Finalement, c’est une solution largement inspirée par l’UDC Sebastian Frehner, qu’on dit proche d’Interpharma, qui a été retenue. L’industrie sourit une nouvelle fois: moins de négociation sur les rabais? De plus grosses marges de bénéfice! Et, cerise sur le gâteau: des formules d’un ravissant flou artistique ont fait leur apparition. Seront autorisées, par exemple, «les conditions usuelles accordées pour les commandes».
Quant aux hôpitaux, qui bénéficient des rabais les plus spectaculaires, l’industrie trouvera toujours un moyen d’y placer ses médicaments. Tout le monde vous le dira: il n’existe aucun meilleur instrument marketing que l’hôpital pour établir un médicament sur le marché. Rien de tel pour gagner la confiance des patients qui continueront le traitement une fois sortis de l’hôpital, au prix fort cette fois. Rien de tel non plus pour habituer les jeunes médecins en formation à certains produits.
Flou et corruption
Dans le même élan, la commission n’a pas retenu d’autres passages censés lutter contre la corruption: à la «prohibition d’avantages matériels», proposée par Alain Berset, on a préféré le terme vague d’«avantages illicites». Enfin, on permet les «dons destinés à la recherche, à la formation postgrade ou à la formation continue» sans exiger les conditions de transparence que voulait le Conseil fédéral. Bref, l’industrie devrait pouvoir continuer ses tentatives d’influencer les médecins avec de chouettes séminaires. La loi, telle qu’arrêtée par la commission, lui laisse une grande marge de manœuvre. Et du travail d’interprétation en vue pour les juristes.

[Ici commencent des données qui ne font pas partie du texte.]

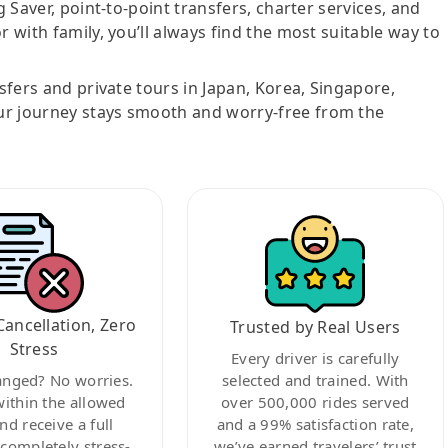
g Saver, point-to-point transfers, charter services, and
r with family, you’ll always find the most suitable way to
nsfers and private tours in Japan, Korea, Singapore,
ur journey stays smooth and worry-free from the
Cancellation, Zero
Trusted by Real Users
Stress
Every driver is carefully
anged? No worries.
selected and trained. With
within the allowed
over 500,000 rides served
nd receive a full
and a 99% satisfaction rate,
ompletely stress-
we’ve earned travelers’ trust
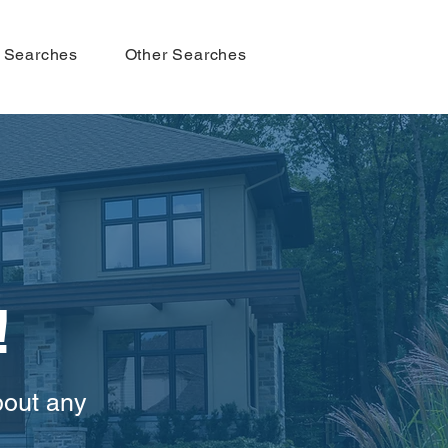
 Searches
Other Searches
!
bout any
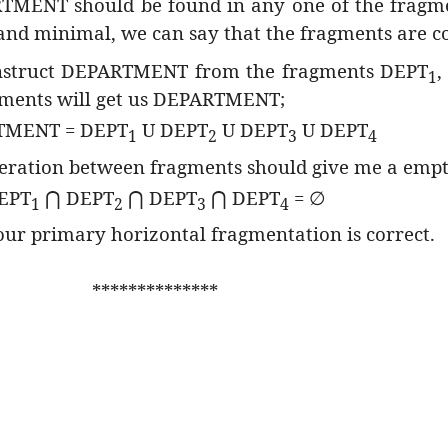
RTMENT should be found in any one of the fragm
 and minimal, we can say that the fragments are c
onstruct DEPARTMENT from the fragments DEPT
,
1
agments will get us DEPARTMENT;
TMENT = DEPT
U DEPT
U DEPT
U DEPT
1
2
3
4
operation between fragments should give me a empty
EPT
DEPT
DEPT
DEPT
=
⋂
⋂
⋂
∅
1
2
3
4
 our primary horizontal fragmentation is correct.
**************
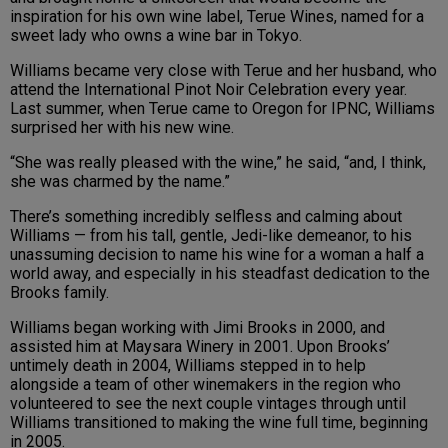
inspiration for his own wine label, Terue Wines, named for a
sweet lady who owns a wine bar in Tokyo.
Williams became very close with Terue and her husband, who
attend the International Pinot Noir Celebration every year.
Last summer, when Terue came to Oregon for IPNC, Williams
surprised her with his new wine.
“She was really pleased with the wine,” he said, “and, I think,
she was charmed by the name.”
There’s something incredibly selfless and calming about
Williams — from his tall, gentle, Jedi-like demeanor, to his
unassuming decision to name his wine for a woman a half a
world away, and especially in his steadfast dedication to the
Brooks family.
Williams began working with Jimi Brooks in 2000, and
assisted him at Maysara Winery in 2001. Upon Brooks’
untimely death in 2004, Williams stepped in to help
alongside a team of other winemakers in the region who
volunteered to see the next couple vintages through until
Williams transitioned to making the wine full time, beginning
in 2005.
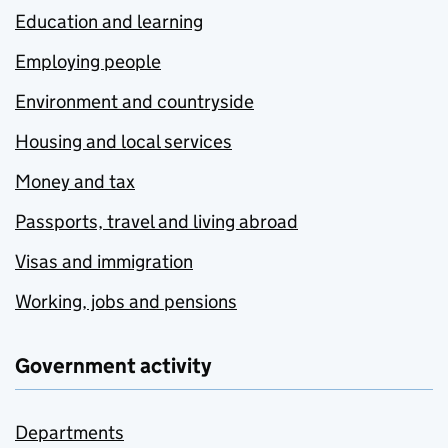
Education and learning
Employing people
Environment and countryside
Housing and local services
Money and tax
Passports, travel and living abroad
Visas and immigration
Working, jobs and pensions
Government activity
Departments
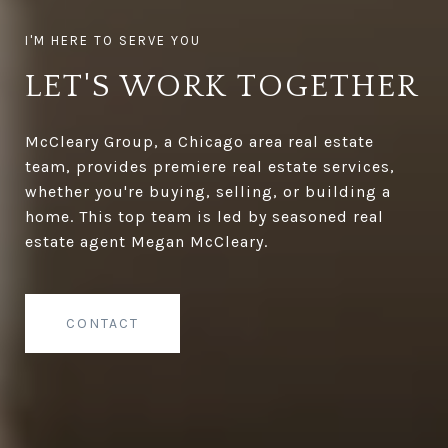
LET'S WORK TOGETHER
McCleary Group, a Chicago area real estate
team, provides premiere real estate services,
whether you're buying, selling, or building a
home. This top team is led by seasoned real
estate agent Megan McCleary.
CONTACT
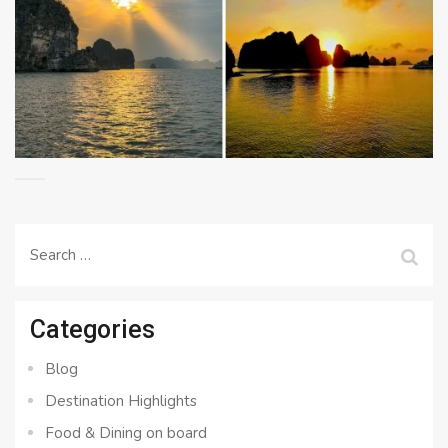
Search
for:
Categories
Blog
Destination Highlights
Food & Dining on board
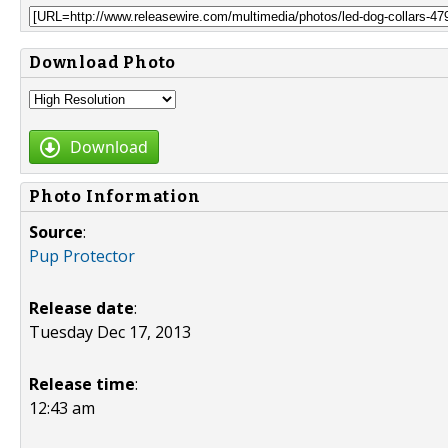
Download Photo
Download
Photo Information
Source
:
Pup Protector
Release date
:
Tuesday Dec 17, 2013
Release time
:
12:43 am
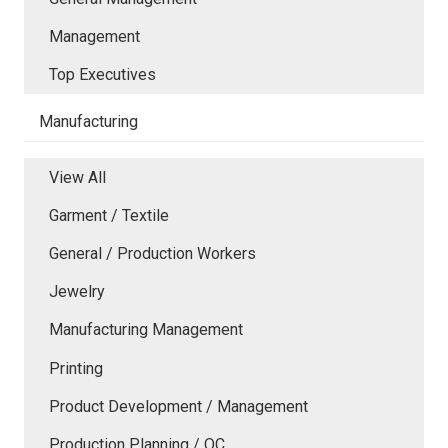
Management
Top Executives
Manufacturing
View All
Garment / Textile
General / Production Workers
Jewelry
Manufacturing Management
Printing
Product Development / Management
Production Planning / QC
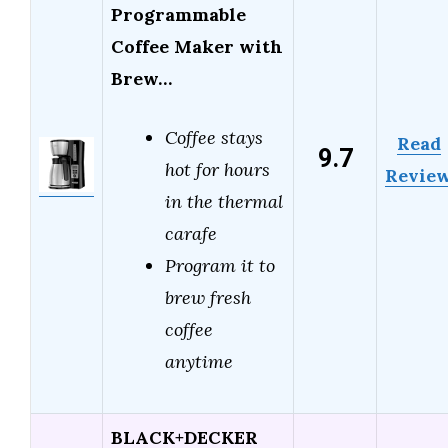
Programmable
Coffee Maker with
Brew…
Coffee stays
Read
9.7
hot for hours
Revie
in the thermal
carafe
Program it to
brew fresh
coffee
anytime
BLACK+DECKER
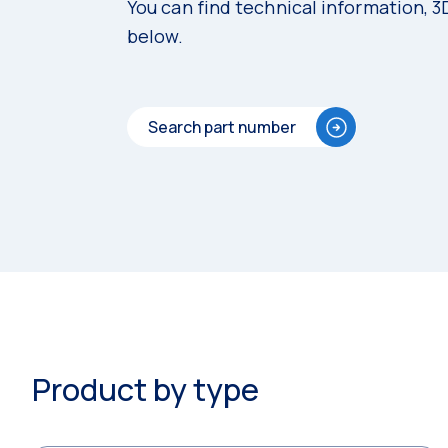
You can find technical information, 
below.
Search part number
Product by type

Aux sénateurs de faire la loi
Rabais petits ou grands, partagés ou non, ordonnance obligatoire, lutte contre la corruption et autres, le Conseil national va trancher ces questions le 7 mai. Dans la foulée, les jeux d’influence se déplacent vers la Commission de la santé du Conseil des Etats. Les auditions sont prévues pour début juillet. Aux sénateurs, désormais, de faire la loi et aux groupes d’intérêts d’ignorer une nouvelle fois la petite pancarte stipulant «Ne pas déranger».